Ladies and gentlemen.

From the philosophers of ancient Greece, through the great thinkers of the renaissance and the enlightenment to the present day, Europeans have questioned any and everything. And Jean Monnet, himself, wrote, "Il suffit de poser les bonnes questions et de rencontrer la bonne volonté qui existe toujours quelque part." Yes, we need to put the right questions and I'm sure that if you put the right questions the goodwill, the political commitment will come. It is responding to this critical scrutiny which has driven our continent forward.

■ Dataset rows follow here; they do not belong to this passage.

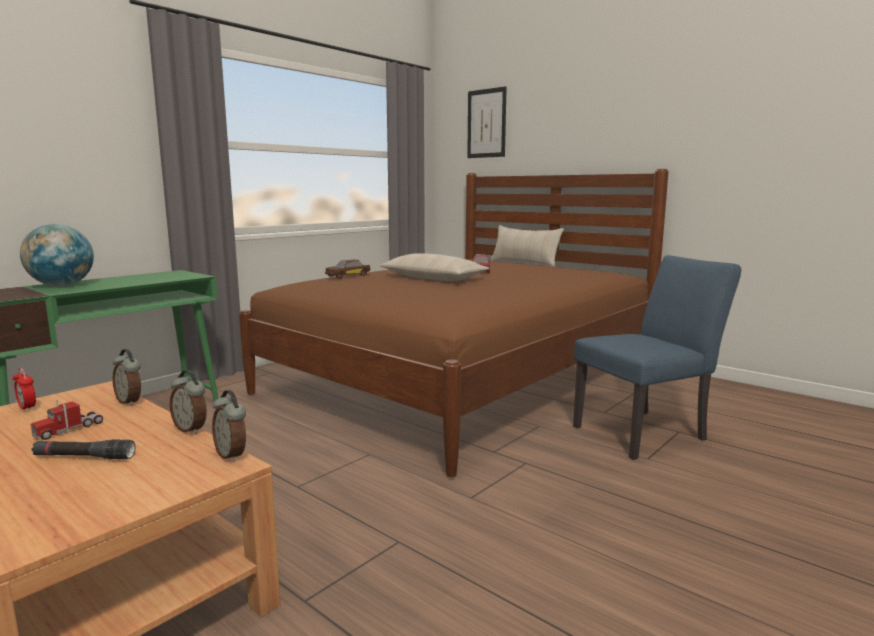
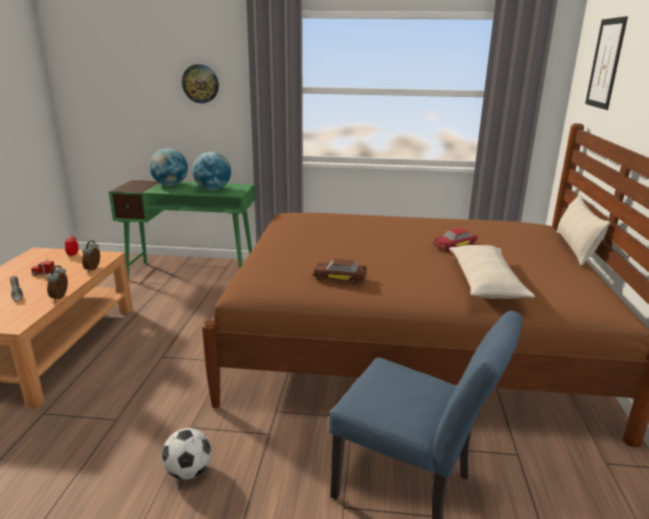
camera: 55 degrees right, 10 degrees up
(65, 128) = (200, 83): none -> wall clock
(148, 278) = (213, 189): none -> globe
(232, 455) = (28, 320): alarm clock -> none
(348, 276) = (343, 217): brown toy car -> brown toy car (340, 278)
(433, 278) = (376, 242): beige pillow -> beige pillow (485, 282)
(546, 513) = (189, 471): none -> football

You can fuel this democratic debate. A debate on where the future of Europe lies. In your quality of Jean Monnet Chairs, you are, indeed, in a privilege position.

And that's why I want to conclude with a challenge, since most of you are professors, with some homework. I'd like to make a challenge to you to contribute to a task I'm now fulfilling. As I promised in my State of the Union addresses to the European Parliament, before the end of the mandate of this Commission, hopefully before the European elections, I will put forward some ideas for the future of Europe. I think it's a duty now, building on almost 10 years of experience leading the European Commission. And I would like very much to have your input, but I really mean an input, not just a conference or just some talk.

That is why I'd like to ask you – if you want – to send your contributions to my own cabinet, together with BEPA, the Bureau of Economic Policy Analysis, and they can organise this contributions. I know that some of you have been also thinking about constituting a more limited group. I'm afraid I cannot read 100 contributions, but at least if some of you gather in a group - I know for instance Professor Fausto Quadros, from the University of Lisbon, is developing some contacts for that, Professor Sidjanski, Professor of the University of Geneva and my special advisor, is also working on it.

So if some of you could organise a think tank group with some of your proposals – or, better said, options, because I know there are many different views among yourselves – I think it could be a contribution for that exercise that I would like to present on behalf of the Commission, in my capacity as President of the Commission, to fuel this debate, even before the European elections. Not only about institutional aspects but more about the future of Europe, where Europe is needed, what Europe can do more, what are the tasks, what are the principles. I've been already working, there have been already some important contributions, but I believe it will be a very concrete way of giving this contribution apart from what you are doing daily, in your teaching or research activities, to shape the European Union of the future.

On behalf of the European Commission and myself, on my own behalf, I would like to thank you for everything you have been doing, all over the world, to have this critical debate on Europe. We are not asking for propaganda. We are asking for the best of your critical capacities, for the best of your knowledge, on reinforcing the study and debate on European affairs. From all fields, from economy to law, to institutions, to political science, to sociology. I really want to thank you because I know – I've been in contact with many of you – that you are doing a great job keeping these studies alive.

And that's precisely why I am happy to see that we have obtained a substantial increase in the budget dedicated to the Jean Monnet programme, under Erasmus +, we want to ensure the participation of a new generation of professors and researchers in Jean Monnet projects and to reinforce European integration studies in higher education institutions. The Jean Monnet network's role is very important in promoting policy debate and exchanges between the academic world and policy-makers on moving ahead towards a political Union.

I'm sure that this role – you can also give a concrete contribution to this debate, I've already mentioned, but also that you can continue in your research and teaching activities, also, to give a very important contribution to this great project that is the European Union.

I thank you very much for your attention.